_Makale_.
★ ★ ★
Hicr Sûresi 65. Ayet

فَاَسْرِ بِاَهْلِكَ بِقِطْعٍ مِنَ الَّيْلِ وَاتَّبِـعْ اَدْبَارَهُمْ وَلَا يَلْتَفِتْ مِنْكُمْ اَحَدٌ وَامْضُوا حَيْثُ تُؤْمَرُونَ  ...

“Gecenin bir bölümünde aile fertlerini yola çıkar, sen de arkalarından git. Hiçbiriniz arkaya bakmasın. Emrolunduğunuz yere (doğru) geçin gidin.”
 
Sıra Kelime Anlamı Kökü
1 فَأَسْرِ hemen yürüt س ر ي
2 بِأَهْلِكَ aileni ا ه ل
3 بِقِطْعٍ bir parçasında ق ط ع
4 مِنَ
5 اللَّيْلِ gecenin ل ي ل
6 وَاتَّبِعْ ve git ت ب ع
7 أَدْبَارَهُمْ arkalarından د ب ر
8 وَلَا
9 يَلْتَفِتْ ardına dönüp bakmasın ل ف ت
10 مِنْكُمْ içinizden
11 أَحَدٌ hiç kimse ا ح د
12 وَامْضُوا ve gidin م ض ي
13 حَيْثُ yere ح ي ث
14 تُؤْمَرُونَ emredildiğiniz ا م ر
 
Melekler, Lût’un kaygısını gidermek üzere, gerek kendisi gerekse öteki müminler için korkulacak bir şey olmadığını; insanların yani inkârcı kavminin, kendilerine haber verilip uyarıldıklarında kuşkuyla karşılayıp reddettikleri (Zemahşerî, II, 316) felâketi gerçekleştirmek üzere Allah tarafından gönderildiklerini, böylece gerçeği getirdiklerini yani Allah’ın, inkârcılıkları sebebiyle müstahak olanlar için hükmettiği belânın gerçek olduğunu ispatlamak için geldiklerini haber verdiler; ardından da Hz. Lût’un ve ona iman eden yakınlarının söz konusu felâketten kurtulabilmeleri için yapmaları gerekeni bildirdiler.
★ ★ ★
_Kayıt kümesi_.

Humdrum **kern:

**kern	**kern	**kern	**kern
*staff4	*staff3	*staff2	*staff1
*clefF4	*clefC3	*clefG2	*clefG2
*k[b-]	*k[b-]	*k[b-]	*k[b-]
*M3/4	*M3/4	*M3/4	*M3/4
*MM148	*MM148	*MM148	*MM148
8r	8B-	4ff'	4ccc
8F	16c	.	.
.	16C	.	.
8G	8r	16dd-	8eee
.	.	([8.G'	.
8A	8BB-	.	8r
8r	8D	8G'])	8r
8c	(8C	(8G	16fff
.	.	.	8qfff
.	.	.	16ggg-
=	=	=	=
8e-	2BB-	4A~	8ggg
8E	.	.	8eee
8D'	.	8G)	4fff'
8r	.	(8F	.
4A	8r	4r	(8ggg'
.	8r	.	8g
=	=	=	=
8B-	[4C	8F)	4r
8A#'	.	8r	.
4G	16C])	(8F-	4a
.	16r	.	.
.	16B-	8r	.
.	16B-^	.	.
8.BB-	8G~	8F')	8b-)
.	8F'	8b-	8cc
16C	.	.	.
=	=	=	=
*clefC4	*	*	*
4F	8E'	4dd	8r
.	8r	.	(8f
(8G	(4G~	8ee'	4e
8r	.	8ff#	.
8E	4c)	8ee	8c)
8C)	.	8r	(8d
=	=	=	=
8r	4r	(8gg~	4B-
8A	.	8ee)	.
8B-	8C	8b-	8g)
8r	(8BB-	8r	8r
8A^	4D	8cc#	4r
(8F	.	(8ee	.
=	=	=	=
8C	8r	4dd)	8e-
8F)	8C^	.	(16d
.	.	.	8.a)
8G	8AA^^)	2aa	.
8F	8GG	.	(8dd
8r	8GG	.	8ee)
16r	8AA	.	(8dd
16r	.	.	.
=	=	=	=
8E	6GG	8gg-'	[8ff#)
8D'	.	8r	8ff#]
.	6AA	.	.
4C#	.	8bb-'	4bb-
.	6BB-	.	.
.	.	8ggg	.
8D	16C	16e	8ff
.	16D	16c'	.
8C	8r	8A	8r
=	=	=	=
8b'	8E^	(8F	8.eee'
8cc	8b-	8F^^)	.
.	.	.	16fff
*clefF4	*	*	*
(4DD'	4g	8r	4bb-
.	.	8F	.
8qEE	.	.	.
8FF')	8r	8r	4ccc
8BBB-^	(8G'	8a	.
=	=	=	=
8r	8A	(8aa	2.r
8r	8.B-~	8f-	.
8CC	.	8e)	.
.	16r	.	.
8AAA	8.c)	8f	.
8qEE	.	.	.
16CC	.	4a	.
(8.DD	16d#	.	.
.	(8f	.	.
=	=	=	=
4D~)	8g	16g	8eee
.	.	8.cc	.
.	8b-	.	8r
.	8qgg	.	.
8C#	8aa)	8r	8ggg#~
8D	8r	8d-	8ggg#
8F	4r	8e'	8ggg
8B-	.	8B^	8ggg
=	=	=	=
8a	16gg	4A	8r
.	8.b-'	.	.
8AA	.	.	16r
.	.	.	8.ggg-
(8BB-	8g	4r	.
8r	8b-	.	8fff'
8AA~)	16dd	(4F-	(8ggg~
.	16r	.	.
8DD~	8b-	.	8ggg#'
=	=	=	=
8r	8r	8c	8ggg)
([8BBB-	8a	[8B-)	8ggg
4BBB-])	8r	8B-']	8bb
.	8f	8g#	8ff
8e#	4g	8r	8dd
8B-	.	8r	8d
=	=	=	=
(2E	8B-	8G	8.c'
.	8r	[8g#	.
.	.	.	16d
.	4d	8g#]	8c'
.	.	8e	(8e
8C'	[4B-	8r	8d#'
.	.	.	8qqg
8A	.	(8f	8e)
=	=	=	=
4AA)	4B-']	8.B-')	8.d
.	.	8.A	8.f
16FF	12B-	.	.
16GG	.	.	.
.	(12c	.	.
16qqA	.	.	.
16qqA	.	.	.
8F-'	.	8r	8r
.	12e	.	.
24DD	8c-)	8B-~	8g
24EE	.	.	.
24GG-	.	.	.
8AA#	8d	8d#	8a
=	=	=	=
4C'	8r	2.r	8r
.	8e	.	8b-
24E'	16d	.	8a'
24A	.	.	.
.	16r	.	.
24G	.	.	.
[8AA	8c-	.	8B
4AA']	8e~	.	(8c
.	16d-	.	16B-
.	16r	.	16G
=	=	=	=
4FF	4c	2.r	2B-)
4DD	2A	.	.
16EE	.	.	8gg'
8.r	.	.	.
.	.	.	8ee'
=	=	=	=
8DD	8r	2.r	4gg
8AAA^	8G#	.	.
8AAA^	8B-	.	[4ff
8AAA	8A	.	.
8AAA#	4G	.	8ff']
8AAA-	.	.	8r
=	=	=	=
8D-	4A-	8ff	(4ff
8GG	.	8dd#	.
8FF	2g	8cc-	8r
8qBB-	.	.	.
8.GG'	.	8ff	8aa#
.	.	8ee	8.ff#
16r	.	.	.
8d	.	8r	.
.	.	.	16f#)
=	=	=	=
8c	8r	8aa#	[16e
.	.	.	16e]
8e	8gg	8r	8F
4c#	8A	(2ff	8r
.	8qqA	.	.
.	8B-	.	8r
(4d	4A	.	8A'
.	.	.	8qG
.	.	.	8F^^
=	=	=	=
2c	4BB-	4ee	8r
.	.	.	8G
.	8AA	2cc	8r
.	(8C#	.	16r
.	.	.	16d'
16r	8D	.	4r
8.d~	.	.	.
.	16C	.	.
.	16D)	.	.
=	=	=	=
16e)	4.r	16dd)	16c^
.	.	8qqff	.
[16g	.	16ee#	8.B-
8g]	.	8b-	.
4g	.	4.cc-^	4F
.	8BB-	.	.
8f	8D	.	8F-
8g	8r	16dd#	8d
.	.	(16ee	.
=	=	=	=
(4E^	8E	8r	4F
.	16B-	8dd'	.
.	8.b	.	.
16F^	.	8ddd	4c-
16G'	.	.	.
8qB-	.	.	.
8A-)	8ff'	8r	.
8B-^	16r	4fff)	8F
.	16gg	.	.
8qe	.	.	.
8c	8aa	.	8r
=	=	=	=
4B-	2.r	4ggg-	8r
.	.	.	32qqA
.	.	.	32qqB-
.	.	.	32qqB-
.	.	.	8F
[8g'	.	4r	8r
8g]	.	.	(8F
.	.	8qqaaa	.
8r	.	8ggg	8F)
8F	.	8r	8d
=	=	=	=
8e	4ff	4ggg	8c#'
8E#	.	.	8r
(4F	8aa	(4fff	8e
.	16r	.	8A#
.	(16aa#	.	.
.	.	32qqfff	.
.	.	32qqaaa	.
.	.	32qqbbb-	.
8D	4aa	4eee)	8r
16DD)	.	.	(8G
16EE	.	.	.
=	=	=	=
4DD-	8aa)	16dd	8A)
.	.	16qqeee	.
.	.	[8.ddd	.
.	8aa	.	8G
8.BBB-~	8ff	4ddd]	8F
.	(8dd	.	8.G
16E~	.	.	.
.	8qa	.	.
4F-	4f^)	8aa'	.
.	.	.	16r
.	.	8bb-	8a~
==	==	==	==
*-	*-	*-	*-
★ ★ ★
_Problem_. Yukarıdaki Hicr Sûresi 65. ayet metninde "Hicr Sûresi 65." ile başlayıp "وَامْضُوا حَيْثُ تُؤْمَرُونَ  ..." ile biten kısmın tamamını aynen aktarın.

_Çözümlü alıştırma_.
Hicr Sûresi 65. Ayet

فَاَسْرِ بِاَهْلِكَ بِقِطْعٍ مِنَ الَّيْلِ وَاتَّبِـعْ اَدْبَارَهُمْ وَلَا يَلْتَفِتْ مِنْكُمْ اَحَدٌ وَامْضُوا حَيْثُ تُؤْمَرُونَ  ...